Before I go any further, I must express my joy at finding an author who shares my concern for the plight of “those hapless creatures who suffer under the misfortune of good looks” (86). I am pleased to observe that there are, through all the ages of mankind, men willing to–with pity in their hearts and compassion on their brows–attentively look to the needs of the unfortunate beauties of the world.
That said, I find myself wondering more about the men of Thackeray’s novel than the women. When Becky Sharp chooses to dream about a soldier, I applaud her bold and frank pursuit of marriage (56). “I don’t think, ladies, we have any right to blame her; for though the task of husband-hunting is generally…entrusted by young persons to their mammas, recollect that Miss Sharp had no kind parent to arrange these delicate matters for her” (19). For a woman like Becky Sharp to snag a man, she has to know what she wants. Indeed, this sort of aggression is necessary even for women with mammas. Amelia’s blissfully demure pursuit of Lt. George Osborne very nearly lost her the catch.
I wonder, however, how much of that blame is hers and how much Lt. Osborne’s. It is very easy to say that George is entirely unfair is his mistreatment of Amelia, but “don’t girls like a rake better than a milksop?” (96). It was these adventures that allowed George to become, “famous in field-sports, famous at a song, famous on parade….adored by the men…He could spar better than Knuckles; and was the best batter and bowler, out and out, of the regimental club. He rode his own horse…and won the Garrison cup at Quebec races” (93). He may not have been an especially attentive lover, but at least he was interesting. He was cruel, to be sure, but was this very cruelty not encouraged by Amelia who allowed George to see “a slave before him in that simple yielding faithful creature, and his soul within him thrilled secretly somehow at the knowledge of his power” (154).
Now, to be sure, I don’t want to defend the Lieutenant. He’s absolutely a scoundrel, but I’d like to know why he’s a scoundrel.

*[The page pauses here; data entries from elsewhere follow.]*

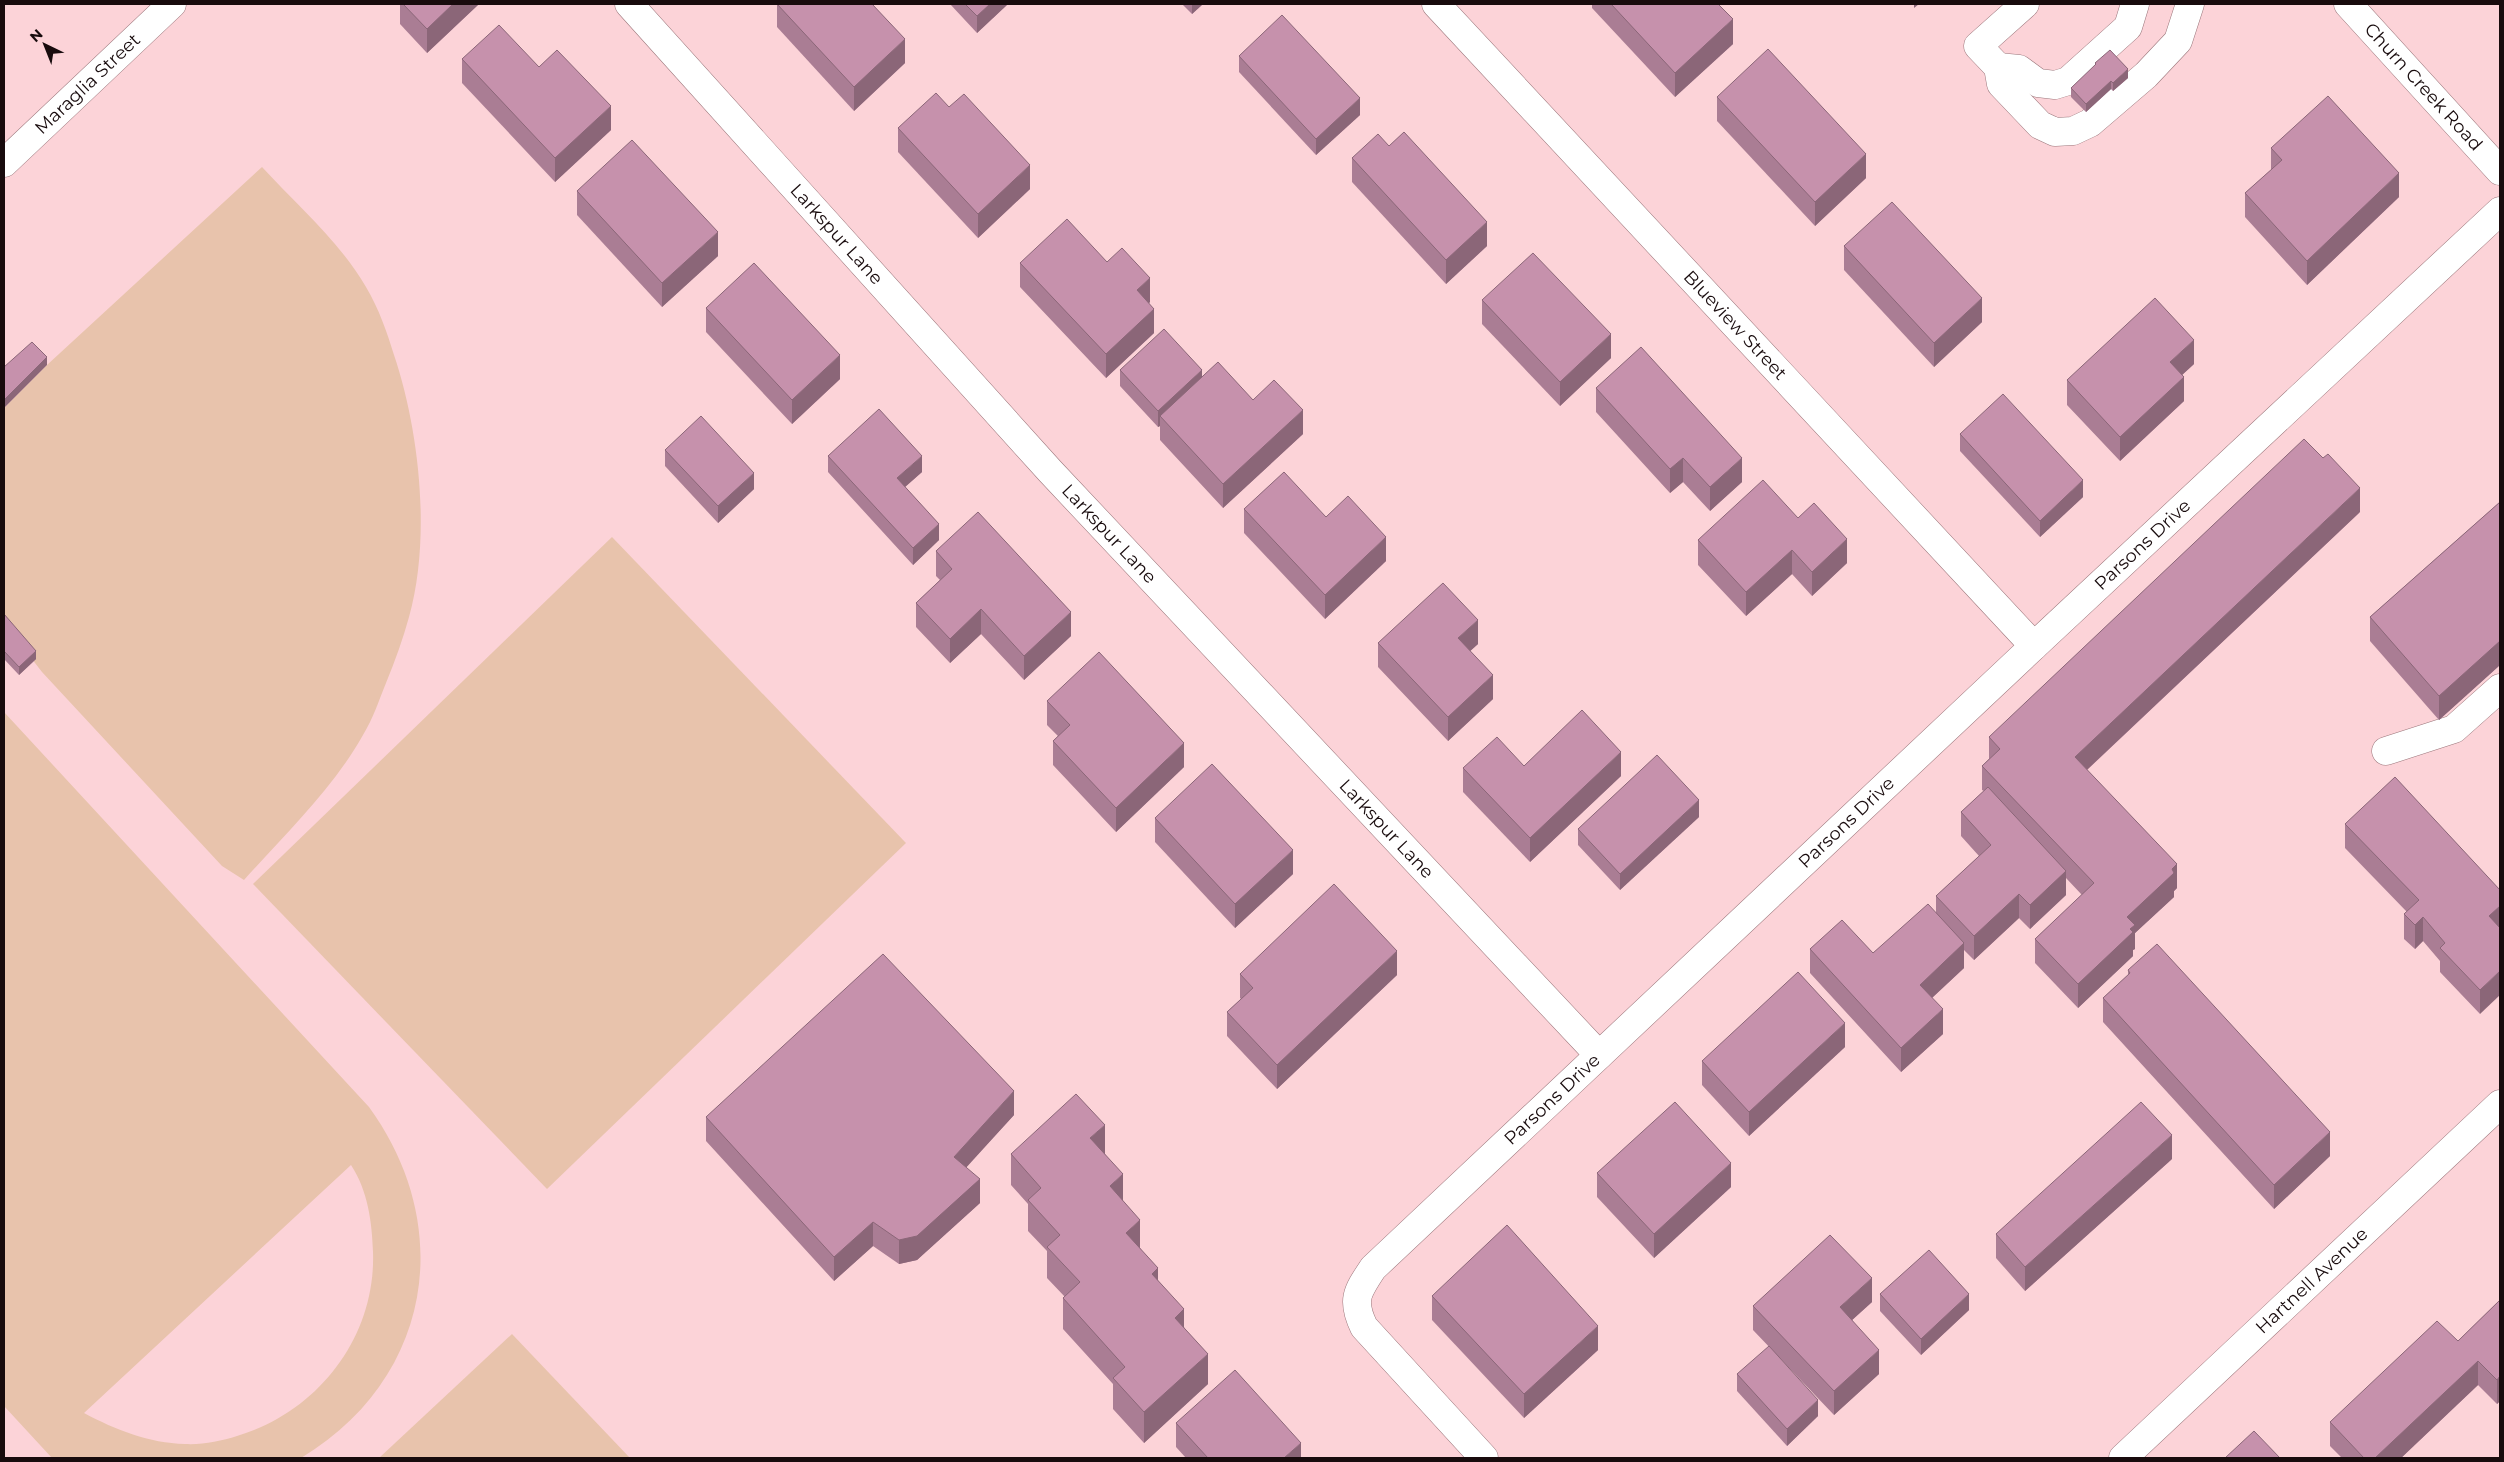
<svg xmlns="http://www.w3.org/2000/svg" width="2504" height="1462" viewBox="0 0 2504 1462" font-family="Montserrat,sans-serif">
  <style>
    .green { fill: #e8c3ac; fill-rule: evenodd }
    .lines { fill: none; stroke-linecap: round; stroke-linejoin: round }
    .minor-casing { stroke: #9b767b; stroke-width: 29 }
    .major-casing { stroke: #9b767b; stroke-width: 29 }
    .minor { stroke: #fff; stroke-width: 28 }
    .major { stroke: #fff; stroke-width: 28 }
    .wall { fill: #aa7d94 }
    .shaded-wall { fill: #8b6678 }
    .building { fill: #c691ac; stroke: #8b6678 }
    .labels { text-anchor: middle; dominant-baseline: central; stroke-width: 4; stroke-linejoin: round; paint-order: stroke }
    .street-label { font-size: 18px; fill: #180b0d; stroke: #fcd3d8 }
  </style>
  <rect width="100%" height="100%" fill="#fcd3d8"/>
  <!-- green -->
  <g class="green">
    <path d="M262 167C297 205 340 242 366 287 379 309 387 332 394 355 420 432 431 539 409 617 403 639 395 661 386 683 379 700 373 719 363 735 332 790 286 833 244 880L222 866 42 672 4 623V408L47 365Z"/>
    <path d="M612 537 906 843 547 1189 253 884Z"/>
    <path d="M4 712 369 1107C457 1228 431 1380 301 1458H52L4 1406ZM351 1165C368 1191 372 1222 373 1252 376 1337 318 1412 237 1436 221 1441 202 1445 185 1444 149 1443 116 1430 84 1413Z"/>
    <path d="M512 1334 630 1458H379Z"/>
  </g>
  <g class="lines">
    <!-- minor casing -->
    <g class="minor-casing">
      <g id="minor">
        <path id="s1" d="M629 4 1050 471 1599 1055"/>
        <path id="s2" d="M1436 4 2034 646"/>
        <path d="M2025 4 1978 46 1998 67 2001 84 2040 125 2055 132 2073 131 2090 123 2146 75 2178 41 2190 4"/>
        <path d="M1998 67 2019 69 2038 83 2055 85 2068 81 2128 27 2135 4"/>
        <path id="s3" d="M4 163 172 4"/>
        <path d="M2386 751 2454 729 2500 688"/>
        <path id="s4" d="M1484 1458 1364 1327C1351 1300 1357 1292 1373 1268L2034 646 2500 211"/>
      </g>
    </g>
    <!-- major casing -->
    <g class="major-casing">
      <g id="major">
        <path id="s5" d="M2348 4 2500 171"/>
        <path id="s6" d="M2123 1458 2500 1104"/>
      </g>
    </g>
    <!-- minor -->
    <use href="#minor" class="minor"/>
    <!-- major -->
    <use href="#major" class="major"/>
  </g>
  <!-- wall -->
  <g class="wall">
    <path d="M400 4H479L427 53 400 24Z"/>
    <path d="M777 4 905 63 854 111 777 27Z"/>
    <path d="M950 4H1008L977 33Z"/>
    <path d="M1182 4H1203L1192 14Z"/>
    <path d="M1592 4H1718L1733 44 1675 97 1592 8Z"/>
    <path d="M1239 56 1360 115 1316 155 1239 72Z"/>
    <path d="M462 59 539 67 611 130 555 182 462 83Z"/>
    <path d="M2095 63 2128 78 2113 91 2111 89 2086 112 2071 97V88L2095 66Z"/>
    <path d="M1717 97 1866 178 1815 226 1717 121Z"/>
    <path d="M949 107 1030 189 978 238 898 152V128Z"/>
    <path d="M2271 148 2399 197 2307 285 2245 217V193L2271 170Z"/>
    <path d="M1352 158 1487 246 1446 284 1352 182Z"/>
    <path d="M577 191 718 256 662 307 577 215Z"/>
    <path d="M1844 246 1982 322 1934 367 1844 270Z"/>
    <path d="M1107 262 1150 302 1149 303 1154 333 1106 378 1020 287V263Z"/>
    <path d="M1482 300 1611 358 1560 406 1482 324Z"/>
    <path d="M706 308 840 379 792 424 706 332Z"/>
    <path d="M2194 364 2182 375 2184 401 2120 461 2067 405V380Z"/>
    <path d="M1120 370 1202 376 1253 400 1303 434 1223 508 1160 440V426L1158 427 1120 386Z"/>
    <path d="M1596 388 1742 482 1710 511 1683 482 1670 493 1596 412Z"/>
    <path d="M1960 434 2083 497 2040 537 1960 451Z"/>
    <path d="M665 450 754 489 718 523 665 466Z"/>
    <path d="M828 456 922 472 905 487 939 540 913 565 828 472Z"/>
    <path d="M2500 502V665L2439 720 2370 641V617Z"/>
    <path d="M1244 509 1326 517 1386 561 1325 619 1244 533Z"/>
    <path d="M2360 512 2087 770 2177 888 2174 891V897L2135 933V949L2133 950V956L2078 1008 2035 963V939L2082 895 2066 878V895L2030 929 2019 918 1974 960 1964 950V968L1932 998 1943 1034 1901 1072 1810 973V949L1873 953 1936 913V896L1979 856 1961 836V812L1984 791 1982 790V766L1989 759V737Z"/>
    <path d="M1798 518 1847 563 1812 596 1792 574 1746 616 1698 565V540Z"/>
    <path d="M936 551 1071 636 1024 680 981 634 950 663 916 627V603L940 580 936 576Z"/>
    <path d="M4 614 36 659 19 675 4 659Z"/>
    <path d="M1378 643 1478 644 1470 651 1493 699 1448 741 1378 667Z"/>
    <path d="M1047 701 1184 767 1116 832 1053 765V741L1058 736 1047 725Z"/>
    <path d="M1524 766 1621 776 1530 862 1463 792V768Z"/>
    <path d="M1699 817 1620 890 1578 845V829Z"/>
    <path d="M1155 818 1293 874 1235 928 1155 842Z"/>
    <path d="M2345 824 2500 890 2480 1014 2440 972V961L2423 941 2415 949 2404 939V914L2407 912 2345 848Z"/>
    <path d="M2128 970 2330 1156 2274 1209 2103 1022V998L2128 975Z"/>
    <path d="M1240 974 1397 975 1277 1089 1227 1036V1012L1241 999 1240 998Z"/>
    <path d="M1845 1047 1749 1136 1702 1085V1061Z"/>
    <path d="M1014 1115 966 1167 980 1203 917 1260 899 1264 873 1246 834 1281 706 1141V1117Z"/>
    <path d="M1011 1154H1105L1140 1248 1184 1327 1208 1384 1144 1443 1113 1409V1384L1063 1329V1298L1065 1297 1047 1278V1251L1028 1231V1204L1011 1185Z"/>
    <path d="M2172 1159 2025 1291 1996 1258V1234Z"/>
    <path d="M1597 1173 1731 1187 1654 1258 1597 1197Z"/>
    <path d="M1880 1294 1969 1310 1921 1355 1880 1311Z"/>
    <path d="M1432 1296 1598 1350 1524 1418 1432 1320Z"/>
    <path d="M2500 1300V1401L2497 1404 2478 1385 2401 1458H2342L2330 1446V1422L2458 1341Z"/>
    <path d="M1872 1302 1852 1320 1879 1374 1834 1415 1753 1330V1306Z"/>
    <path d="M1737 1374 1818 1416 1787 1446 1737 1391Z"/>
    <path d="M1176 1423 1301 1458H1186L1176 1447Z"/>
  </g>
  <!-- shaded-wall -->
  <g class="shaded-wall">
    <path d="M453 4H479L427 53V29Z"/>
    <path d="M990 4H1008L977 33V16Z"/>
    <path d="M1192 4H1203L1192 14Z"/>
    <path d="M1914 4H1919L1914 8Z"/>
    <path d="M1733 19V44L1675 97V73Z"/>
    <path d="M905 39V63L854 111V87Z"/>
    <path d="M2128 69V78L2113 91V83Z"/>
    <path d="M2111 81V89L2086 112V104Z"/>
    <path d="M1360 98V115L1316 155V139Z"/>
    <path d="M611 106V130L555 182V158Z"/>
    <path d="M1866 154V178L1815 226V202Z"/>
    <path d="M1030 165V189L978 238V214Z"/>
    <path d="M2399 173V197L2307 285V261Z"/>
    <path d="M1487 222V246L1446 284V260Z"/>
    <path d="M718 232V256L662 307V283Z"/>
    <path d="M1150 278V302L1137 314V290Z"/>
    <path d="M1982 298V322L1934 367V343Z"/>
    <path d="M1154 309V333L1106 378V354Z"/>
    <path d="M1611 334V358L1560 406V382Z"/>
    <path d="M2194 340V364L2170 386V362Z"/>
    <path d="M840 355V379L792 424V400Z"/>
    <path d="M47 357V365L4 408V400Z"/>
    <path d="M1202 370V386L1160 416V426L1158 427V411Z"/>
    <path d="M2184 377V401L2120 461V437Z"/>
    <path d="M1303 410V434L1223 508V484Z"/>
    <path d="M922 456V472L897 494V478Z"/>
    <path d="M1683 458V482L1670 493V469Z"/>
    <path d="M1742 458V482L1710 511V487Z"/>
    <path d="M754 473V489L718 523V506Z"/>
    <path d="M2083 480V497L2040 537V521Z"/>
    <path d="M2360 488V512L2075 781V757Z"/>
    <path d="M939 524V540L913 565V548Z"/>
    <path d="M1386 537V561L1325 619V595Z"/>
    <path d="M1847 539V563L1812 596V572Z"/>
    <path d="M1792 550V574L1746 616V592Z"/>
    <path d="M981 609V634L950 663V639Z"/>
    <path d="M1071 612V636L1024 680V656Z"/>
    <path d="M1478 620V644L1458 662V638Z"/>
    <path d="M2500 641V665L2439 720V696Z"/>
    <path d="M36 651V659L19 675V667Z"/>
    <path d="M1493 675V699L1448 741V717Z"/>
    <path d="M1184 743V767L1116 832V808Z"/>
    <path d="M1621 752V776L1530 862V838Z"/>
    <path d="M1699 800V817L1620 890V874Z"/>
    <path d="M1293 850V874L1235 928V904Z"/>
    <path d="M2177 864V888L2174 891V897L2135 933V949L2133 950V956L2078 1008V984L2127 917 2172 869Z"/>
    <path d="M2066 871V895L2030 929V905Z"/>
    <path d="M2019 894V918L1974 960V936Z"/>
    <path d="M2500 906V930L2489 916Z"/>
    <path d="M2423 917V941L2415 949V925Z"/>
    <path d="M1964 943V968L1920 1009V985Z"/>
    <path d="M1397 951V975L1277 1089V1065Z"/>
    <path d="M2500 971V995L2480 1014V990Z"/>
    <path d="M1943 1009V1034L1901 1072V1048Z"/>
    <path d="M1845 1023V1047L1749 1136V1112Z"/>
    <path d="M1014 1091V1115L954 1181V1157Z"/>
    <path d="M1105 1125V1156L1090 1138Z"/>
    <path d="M2330 1132V1156L2274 1209V1185Z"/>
    <path d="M2172 1135V1159L2025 1291V1267Z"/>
    <path d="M1731 1163V1187L1654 1258V1234Z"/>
    <path d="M1123 1174V1205L1110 1186Z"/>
    <path d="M980 1179V1203L917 1260 899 1264V1240Z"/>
    <path d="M1140 1220V1251L1126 1233Z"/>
    <path d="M873 1222V1246L834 1281V1257Z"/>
    <path d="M1158 1268V1299L1152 1274Z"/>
    <path d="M1872 1278V1302L1840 1331V1307Z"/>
    <path d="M1969 1294V1310L1921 1355V1339Z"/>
    <path d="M1184 1309V1340L1175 1318Z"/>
    <path d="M1598 1326V1350L1524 1418V1394Z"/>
    <path d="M1879 1350V1374L1834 1415V1391Z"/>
    <path d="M1208 1354V1384L1144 1443V1412Z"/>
    <path d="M2478 1361V1385L2401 1458H2375Z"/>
    <path d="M2500 1376V1401L2497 1404V1380Z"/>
    <path d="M1818 1400V1416L1787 1446V1429Z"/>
    <path d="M1301 1443V1458H1284Z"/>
  </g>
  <!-- building -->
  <g class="building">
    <path d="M403 4H453L427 29Z"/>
    <path d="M777 4H872L905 39 854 87Z"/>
    <path d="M965 4H990L977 16Z"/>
    <path d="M1611 4H1718L1733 19 1675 73Z"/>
    <path d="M1282 15 1360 98 1316 139 1239 56Z"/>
    <path d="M499 25 539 67 557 50 611 106 555 158 462 59Z"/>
    <path d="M1768 49 1866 154 1815 202 1717 97Z"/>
    <path d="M2110 50 2128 69 2113 83 2111 81 2086 104 2071 88 2096 64 2095 63Z"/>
    <path d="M936 93 949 107 964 94 1030 165 978 214 898 128Z"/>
    <path d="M2328 96 2399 173 2307 261 2245 193 2282 160 2271 148Z"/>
    <path d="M1404 132 1487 222 1446 260 1352 158 1378 134 1389 146Z"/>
    <path d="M632 140 718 232 662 283 577 191Z"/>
    <path d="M1892 202 1982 298 1934 343 1844 246Z"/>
    <path d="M1067 219 1107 262 1122 248 1150 278 1137 290 1154 309 1106 354 1020 263Z"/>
    <path d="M1533 253 1611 334 1560 382 1482 300Z"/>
    <path d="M754 263 840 355 792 400 706 308Z"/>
    <path d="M2155 298 2194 340 2170 362 2184 377 2120 437 2067 380Z"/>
    <path d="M1164 329 1202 370 1158 411 1120 370Z"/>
    <path d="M32 342 47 357 4 400V367Z"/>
    <path d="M1641 347 1742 458 1710 487 1683 458 1670 469 1596 388Z"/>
    <path d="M1218 362 1253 400 1274 380 1303 410 1223 484 1160 416Z"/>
    <path d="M2003 394 2083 480 2040 521 1960 434Z"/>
    <path d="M879 409 922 456 897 478 939 524 913 548 828 456Z"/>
    <path d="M701 416 754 473 718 506 665 450Z"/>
    <path d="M2304 439 2323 458 2328 454 2360 488 2075 757 2177 864 2172 869 2174 873 2127 917 2135 925 2130 929 2133 932 2078 984 2035 939 2094 883 1982 766 2000 749 1989 737Z"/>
    <path d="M1284 472 1326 517 1348 496 1386 537 1325 595 1244 509Z"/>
    <path d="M1763 480 1798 518 1814 503 1847 539 1812 572 1792 550 1746 592 1698 540Z"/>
    <path d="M2500 502V641L2439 696 2370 617Z"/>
    <path d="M978 512 1071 612 1024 656 981 609 950 639 916 603 952 569 936 551Z"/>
    <path d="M1443 583 1478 620 1458 638 1493 675 1448 717 1378 643Z"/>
    <path d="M4 614 36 651 19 667 4 651Z"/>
    <path d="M1099 652 1184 743 1116 808 1053 741 1070 725 1047 701Z"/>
    <path d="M1582 710 1621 752 1530 838 1463 768 1497 737 1524 766Z"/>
    <path d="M1657 755 1699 800 1620 874 1578 829Z"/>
    <path d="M1212 764 1293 850 1235 904 1155 818Z"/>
    <path d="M2395 777 2500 890V906L2489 916 2500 928V971L2480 990 2440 948 2445 943 2423 917 2415 925 2404 914 2419 900 2345 824Z"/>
    <path d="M1988 787 2066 871 2030 905 2019 894 1974 936 1936 896 1991 845 1961 812Z"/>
    <path d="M1334 884 1397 951 1277 1065 1227 1012 1253 988 1240 974Z"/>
    <path d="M1928 904 1964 943 1920 985 1943 1009 1901 1048 1810 949 1842 920 1873 953Z"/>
    <path d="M2157 944 2330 1132 2274 1185 2103 998 2130 973 2128 970Z"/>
    <path d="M883 954 1014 1091 954 1157 980 1179 917 1236 899 1240 873 1222 834 1257 706 1117Z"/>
    <path d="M1798 972 1845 1023 1749 1112 1702 1061Z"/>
    <path d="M1076 1094 1105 1125 1090 1138 1123 1174 1110 1186 1140 1220 1126 1233 1158 1268 1152 1274 1184 1309 1175 1318 1208 1354 1144 1412 1113 1378 1125 1367 1063 1298 1080 1282 1047 1247 1060 1235 1028 1200 1041 1188 1011 1154Z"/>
    <path d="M1675 1102 1731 1163 1654 1234 1597 1173Z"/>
    <path d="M2141 1102 2172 1135 2025 1267 1996 1234Z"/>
    <path d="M1507 1225 1598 1326 1524 1394 1432 1296Z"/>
    <path d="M1830 1235 1872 1278 1840 1307 1879 1350 1834 1391 1753 1306Z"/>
    <path d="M1929 1250 1969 1294 1921 1339 1880 1294Z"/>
    <path d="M2500 1300V1376L2497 1380 2478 1361 2375 1458H2364L2330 1422 2437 1321 2458 1341Z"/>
    <path d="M1769 1346 1818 1400 1787 1429 1737 1374Z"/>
    <path d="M1235 1370 1301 1443 1284 1458H1208L1176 1423Z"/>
    <path d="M2254 1431 2280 1458H2225Z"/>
  </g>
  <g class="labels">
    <!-- street labels -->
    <g class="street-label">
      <text stroke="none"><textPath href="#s3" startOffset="115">Maraglia Street</textPath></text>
      <text stroke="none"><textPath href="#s5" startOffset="112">Churn Creek Road</textPath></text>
      <text stroke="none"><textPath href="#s1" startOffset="310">Larkspur Lane</textPath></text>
      <text stroke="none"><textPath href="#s2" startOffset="439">Blueview Street</textPath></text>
      <text stroke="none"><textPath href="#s1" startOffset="715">Larkspur Lane</textPath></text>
      <text stroke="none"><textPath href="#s4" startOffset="1298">Parsons Drive</textPath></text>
      <text stroke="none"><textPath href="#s4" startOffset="892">Parsons Drive</textPath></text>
      <text stroke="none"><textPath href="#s1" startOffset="1120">Larkspur Lane</textPath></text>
      <text stroke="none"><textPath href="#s4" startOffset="488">Parsons Drive</textPath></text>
      <text stroke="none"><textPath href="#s6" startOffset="259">Hartnell Avenue</textPath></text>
    </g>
  </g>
  <!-- border -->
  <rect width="2504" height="1462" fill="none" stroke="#180b0d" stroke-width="10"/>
  <!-- north arrow -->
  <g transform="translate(45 45) rotate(317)" stroke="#fcd3d8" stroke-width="4" paint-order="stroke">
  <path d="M0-4L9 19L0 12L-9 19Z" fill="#180b0d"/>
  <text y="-8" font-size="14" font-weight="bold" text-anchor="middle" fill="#180b0d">N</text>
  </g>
</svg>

His willingness to discard Amelia due to her lack of wealth is problematic, but no more than Becky Sharp’s willingness to wed Jos–a man who has no redeeming qualities aside from his wealth. And then, of course, his willingness to disobey his father in order wed Amelia surely must count in his favor.
Similarly, what makes Osborne any different from Captain Crawley? Crawley gambles (though he wins), drinks, races, and is generally a rake. His wife even refers to his characters flaws affectionately, referring to him as a “naughty good-for-nothing man” (122). Of course, once he’s married he settles down: “that veteran rake, Rawdon Crawley, found himself converted into a very happy and submissive married man” (134). What do we make of this difference? Is Crawley a scoundrel reformed through the virtues of his wife? This is problematic as a.) it buys into a dangerous willingness to place responsibility firmly on women and b.) Becky Sharp may not be the most virtuous of influences.
So I don’t know what to do with Lt. Osborne. He’s absolutely a jerk, but I don’t see why he should be any worse than the rest of the characters. I think this may be Thackery’s true genius: the sympathetic characters are sympathetic because he makes them appear so, not because they truly are and vice versa. We are only told one side of the story, and different sides often tell entirely different stories–especially when dealing with love.